Task: All records below are to be transcribed exactly, with every picture left out.

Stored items
------
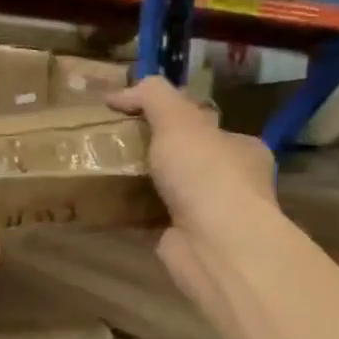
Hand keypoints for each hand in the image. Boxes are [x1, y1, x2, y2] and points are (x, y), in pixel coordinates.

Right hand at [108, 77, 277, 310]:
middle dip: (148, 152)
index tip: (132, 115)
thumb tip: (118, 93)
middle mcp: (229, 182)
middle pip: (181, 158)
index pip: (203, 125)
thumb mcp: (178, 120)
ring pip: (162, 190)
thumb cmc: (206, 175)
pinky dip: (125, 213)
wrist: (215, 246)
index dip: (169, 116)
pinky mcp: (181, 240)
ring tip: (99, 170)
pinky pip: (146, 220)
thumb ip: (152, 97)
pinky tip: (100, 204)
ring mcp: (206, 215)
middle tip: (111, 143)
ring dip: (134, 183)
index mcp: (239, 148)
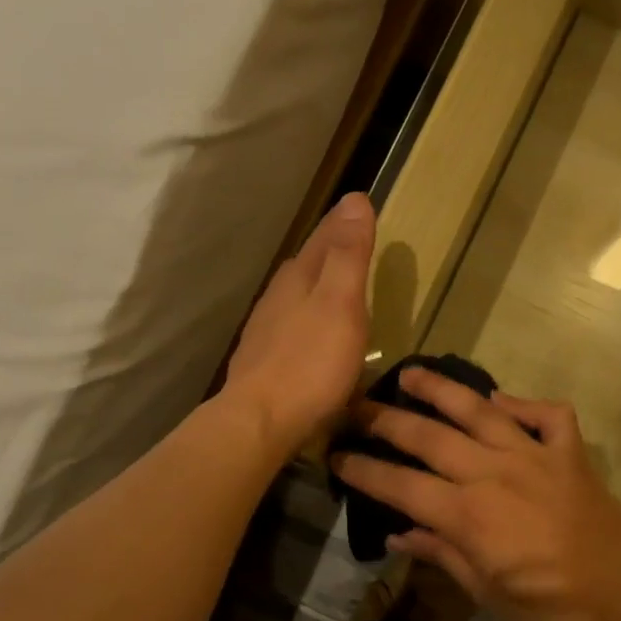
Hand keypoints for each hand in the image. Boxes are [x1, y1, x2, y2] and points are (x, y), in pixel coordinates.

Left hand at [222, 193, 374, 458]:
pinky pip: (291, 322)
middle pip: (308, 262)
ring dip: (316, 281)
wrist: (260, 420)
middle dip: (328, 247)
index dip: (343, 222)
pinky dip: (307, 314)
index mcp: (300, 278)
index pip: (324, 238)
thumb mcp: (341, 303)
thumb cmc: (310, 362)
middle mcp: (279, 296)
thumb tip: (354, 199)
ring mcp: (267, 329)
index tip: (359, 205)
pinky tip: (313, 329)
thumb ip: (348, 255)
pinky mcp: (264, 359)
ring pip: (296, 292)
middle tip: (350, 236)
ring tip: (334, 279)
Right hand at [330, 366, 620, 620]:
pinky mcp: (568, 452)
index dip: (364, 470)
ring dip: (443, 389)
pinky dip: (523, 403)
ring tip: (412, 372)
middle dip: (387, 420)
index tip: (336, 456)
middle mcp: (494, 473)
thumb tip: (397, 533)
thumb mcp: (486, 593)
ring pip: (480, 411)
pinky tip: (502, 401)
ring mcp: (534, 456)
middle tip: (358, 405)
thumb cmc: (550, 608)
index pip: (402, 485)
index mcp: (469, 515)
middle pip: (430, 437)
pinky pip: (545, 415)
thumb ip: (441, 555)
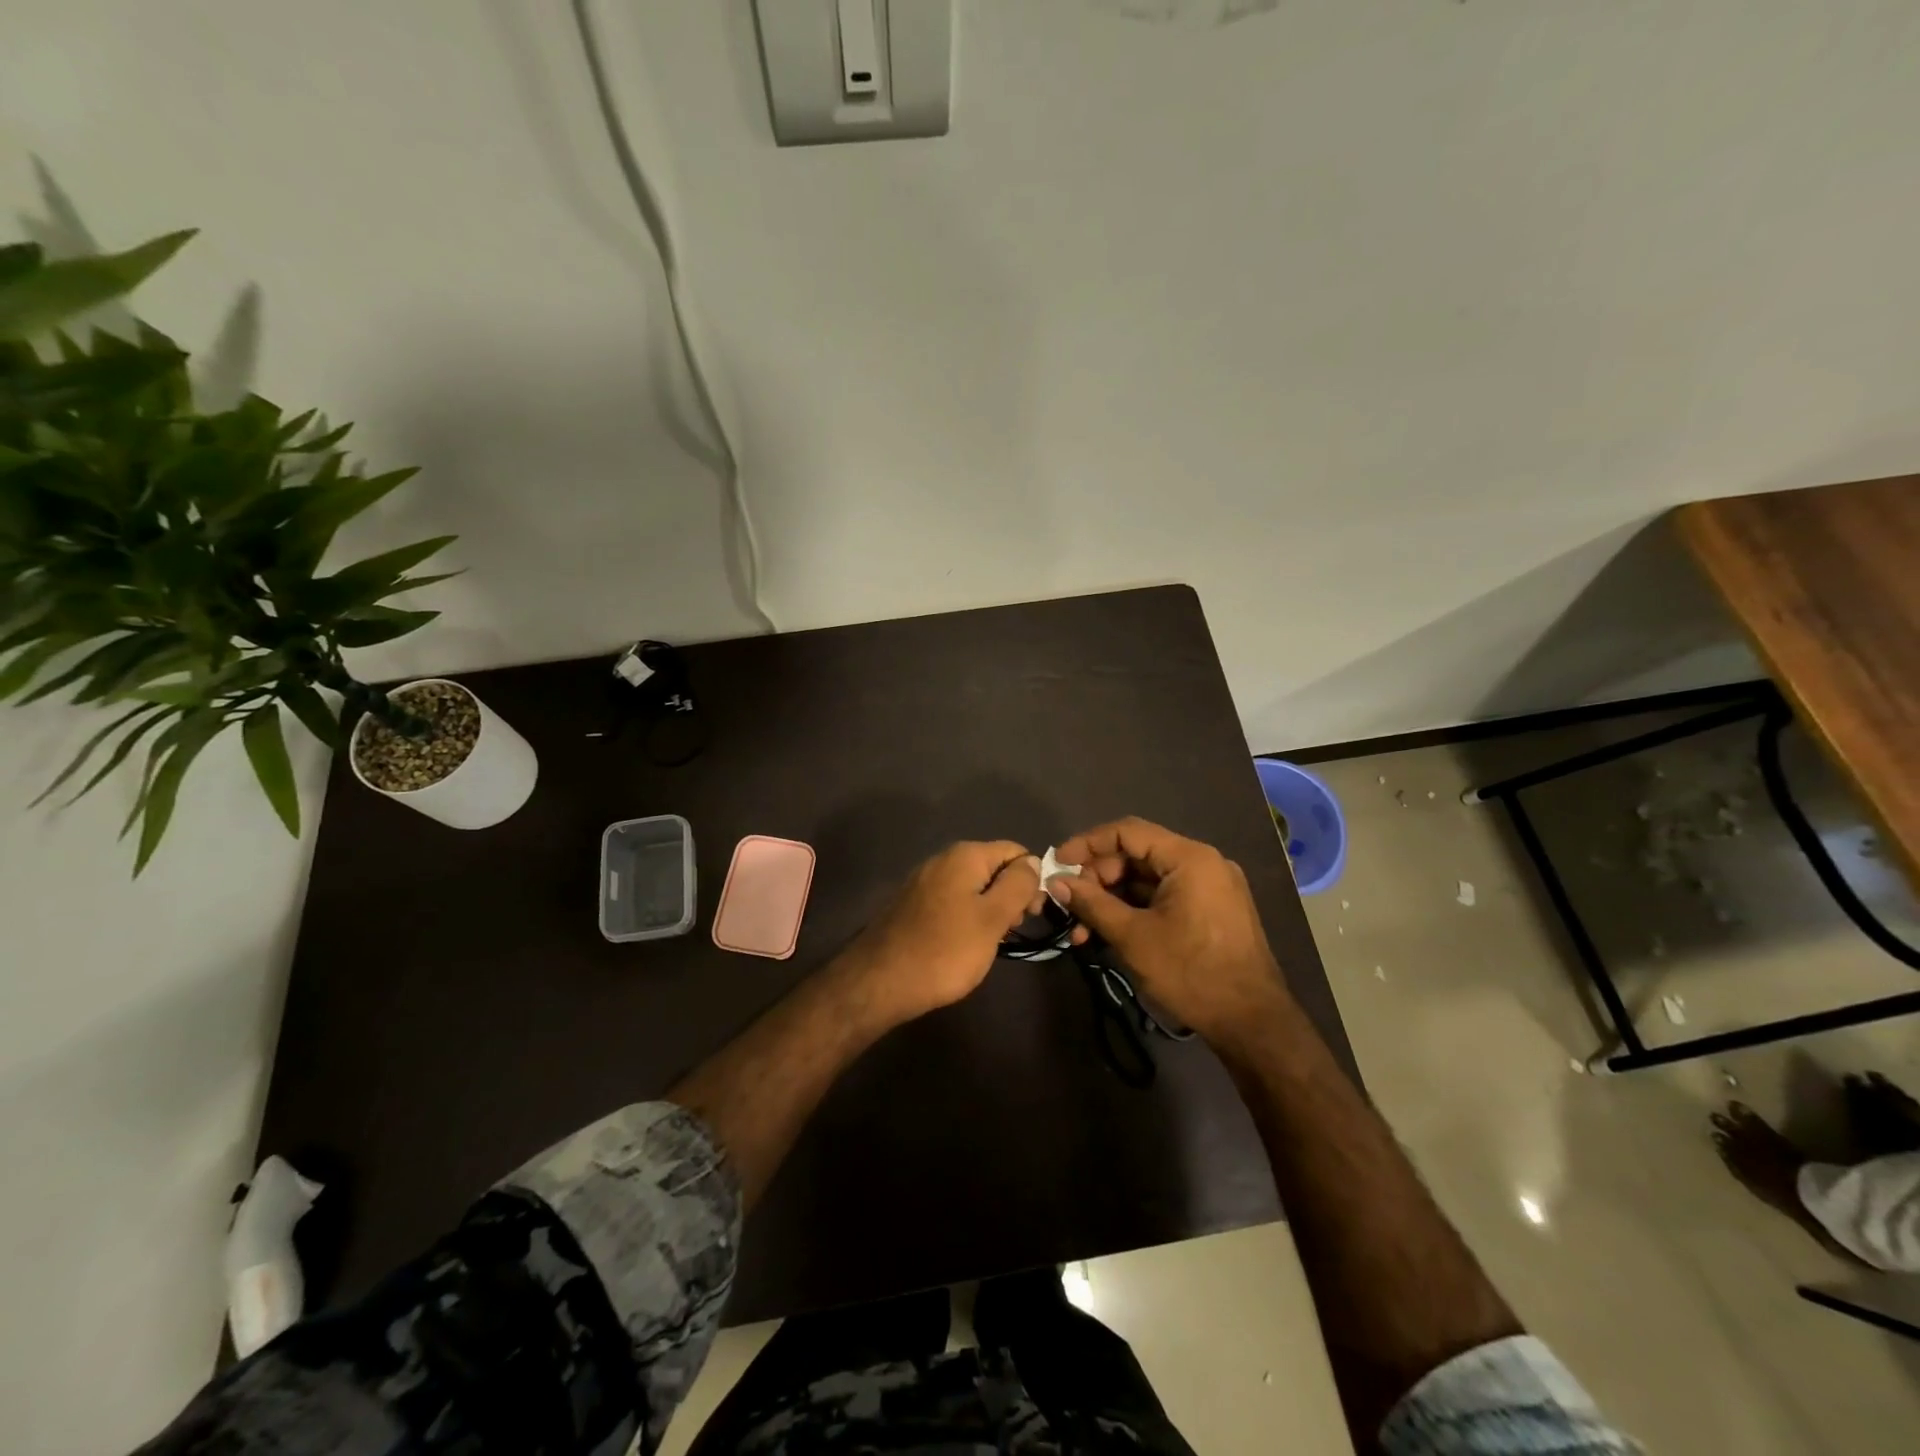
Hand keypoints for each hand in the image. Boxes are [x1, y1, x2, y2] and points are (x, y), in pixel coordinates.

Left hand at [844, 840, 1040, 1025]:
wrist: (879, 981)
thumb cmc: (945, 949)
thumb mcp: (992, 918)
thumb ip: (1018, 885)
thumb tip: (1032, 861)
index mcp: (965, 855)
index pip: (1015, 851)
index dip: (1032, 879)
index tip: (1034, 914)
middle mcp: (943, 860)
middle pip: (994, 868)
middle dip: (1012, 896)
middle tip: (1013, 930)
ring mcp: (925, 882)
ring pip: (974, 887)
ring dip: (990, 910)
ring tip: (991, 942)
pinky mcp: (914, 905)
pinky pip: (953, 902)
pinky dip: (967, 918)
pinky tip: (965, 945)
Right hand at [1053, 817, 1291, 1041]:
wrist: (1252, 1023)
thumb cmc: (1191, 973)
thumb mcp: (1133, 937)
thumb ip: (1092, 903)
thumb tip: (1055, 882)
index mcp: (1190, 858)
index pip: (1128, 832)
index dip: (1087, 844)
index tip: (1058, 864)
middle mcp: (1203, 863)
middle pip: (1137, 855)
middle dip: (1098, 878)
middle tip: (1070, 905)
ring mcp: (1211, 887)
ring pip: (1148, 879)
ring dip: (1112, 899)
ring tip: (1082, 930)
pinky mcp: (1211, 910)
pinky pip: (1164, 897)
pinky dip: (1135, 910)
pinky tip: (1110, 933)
------
Written answer:
Hand keypoints for each hand in the image. Boxes are [x1, y1, x2, y2] and points are (x, y), in pixel coordinates.

Right hand at [108, 77, 277, 310]:
middle dip: (148, 152)
index tip: (132, 115)
thumb tip: (118, 93)
middle mcp: (229, 182)
middle pip: (181, 158)
index pip: (203, 125)
thumb mcp: (178, 120)
ring pip: (162, 190)
thumb cmc: (206, 175)
pinky dip: (125, 213)
wrist: (215, 246)
index dip: (169, 116)
pinky mcp: (181, 240)
ring tip: (99, 170)
pinky pip: (146, 220)
thumb ip: (152, 97)
pinky tip: (100, 204)
ring mcp: (206, 215)
middle tip: (111, 143)
ring dip: (134, 183)
index mcp: (239, 148)
Hand keypoints for each hand in the image. Boxes are [x1, y1, x2, y2] and points are (x, y), in pixel coordinates.

Left hand at [222, 193, 374, 458]:
pinky pip: (291, 322)
middle pip: (308, 262)
ring dip: (316, 281)
wrist: (260, 420)
middle dip: (328, 247)
index dip: (343, 222)
pinky dip: (307, 314)
index mcp: (300, 278)
index pip: (324, 238)
thumb mcp: (341, 303)
thumb cmc: (310, 362)
middle mcp: (279, 296)
thumb tip: (354, 199)
ring mcp: (267, 329)
index tip: (359, 205)
pinky tip: (313, 329)
thumb ip: (348, 255)
pinky mcp: (264, 359)
ring pip: (296, 292)
middle tip: (350, 236)
ring tip: (334, 279)
Right hand at [330, 366, 620, 620]:
pinky mcp: (568, 452)
index dip: (364, 470)
ring dip: (443, 389)
pinky dip: (523, 403)
ring tip: (412, 372)
middle dip: (387, 420)
index tip: (336, 456)
middle mcp: (494, 473)
thumb tip: (397, 533)
thumb mcp: (486, 593)
ring pip: (480, 411)
pinky tip: (502, 401)
ring mcp: (534, 456)
middle tip: (358, 405)
thumb cmc: (550, 608)
index pip: (402, 485)
index mcp: (469, 515)
middle pip: (430, 437)
pinky pip: (545, 415)
thumb ip: (441, 555)
Hand keypoints for each hand in the image. Boxes are [x1, y1, x2, y2] and points are (x, y), in pixel coordinates.

Left hand at [844, 840, 1040, 1025]:
wrist: (879, 981)
thumb cmc: (945, 949)
thumb mcp: (992, 918)
thumb ip: (1018, 885)
thumb tip: (1032, 861)
index mcp: (965, 855)
index pip: (1015, 851)
index dip: (1032, 879)
index tip: (1034, 914)
middle mcp: (943, 860)
middle pip: (994, 868)
middle dip: (1012, 896)
middle tip: (1013, 930)
ring mcp: (925, 882)
ring pip: (974, 887)
ring dip: (990, 910)
ring tip: (991, 942)
pinky mcp: (914, 905)
pinky pip: (953, 902)
pinky dip: (967, 918)
pinky tip: (965, 945)
Right hand at [1053, 817, 1291, 1041]:
wrist: (1252, 1023)
thumb cmc: (1191, 973)
thumb mcp: (1133, 937)
thumb ip: (1092, 903)
thumb tip: (1055, 882)
index mcp: (1190, 858)
index pip: (1128, 832)
index dip: (1087, 844)
index tip: (1058, 864)
middle mcp: (1203, 863)
middle pip: (1137, 855)
middle dip: (1098, 878)
middle tip: (1070, 905)
ring mcp: (1211, 887)
ring pip: (1148, 879)
ring dip: (1112, 899)
ring tip: (1082, 930)
pinky mcp: (1211, 910)
pinky pip: (1164, 897)
pinky dip: (1135, 910)
pinky tip: (1110, 933)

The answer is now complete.